A rush of giddy panic gripped Lucy. This really was the end of the world! Mundane concerns shot through her mind. What about her job? How was she going to make it in to her shift tomorrow? If she didn't have a job, she couldn't make rent! Who was going to take care of the cat? What was going to happen to the plane tickets she had booked for next month? Her vacation to Florida was ruined! This must be a dream, a horrible nightmare...

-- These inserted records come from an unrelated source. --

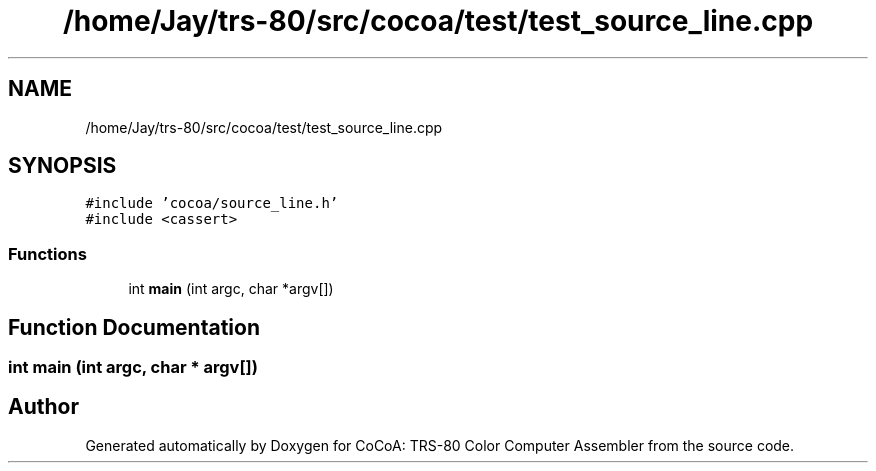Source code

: .TH "/home/Jay/trs-80/src/cocoa/test/test_source_line.cpp" 3 "Sat Aug 20 2022" "CoCoA: TRS-80 Color Computer Assembler" \" -*- nroff -*-
.ad l
.nh
.SH NAME
/home/Jay/trs-80/src/cocoa/test/test_source_line.cpp
.SH SYNOPSIS
.br
.PP
\fC#include 'cocoa/source_line\&.h'\fP
.br
\fC#include <cassert>\fP
.br

.SS "Functions"

.in +1c
.ti -1c
.RI "int \fBmain\fP (int argc, char *argv[])"
.br
.in -1c
.SH "Function Documentation"
.PP 
.SS "int main (int argc, char * argv[])"

.SH "Author"
.PP 
Generated automatically by Doxygen for CoCoA: TRS-80 Color Computer Assembler from the source code\&.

But then she gathered herself for a moment, and she pinched herself, and she drank in the lucid sensation of the air around her, and it struck her that she could very well be witnessing the end times, the final gasp of human civilization as she knew it, and that getting a refund on her flight was probably the very last thing she should be worrying about at that moment. As surreal as it all felt, it wasn't like any dream she could remember. She watched the transformed woman - the zombie, a voice in the back of her head that had just been reminded of some popular horror flick she'd seen, ages ago - aimlessly patrol the bathroom, presumably in search of a partner of her own. If Lucy wasn't careful, that could be her.
Intrusive thoughts popped into her head. What if she just surrendered now, went along with it? She'd be infected. And then she'd be changed. And she would go on to change more people to be just like her - but ultimately, she'd be on the winning side. The image of herself with a green-skinned face and glassy white eyes entered her brain. She shook it out of her mind; she couldn't betray humanity, betray herself, so quickly. She didn't want to die.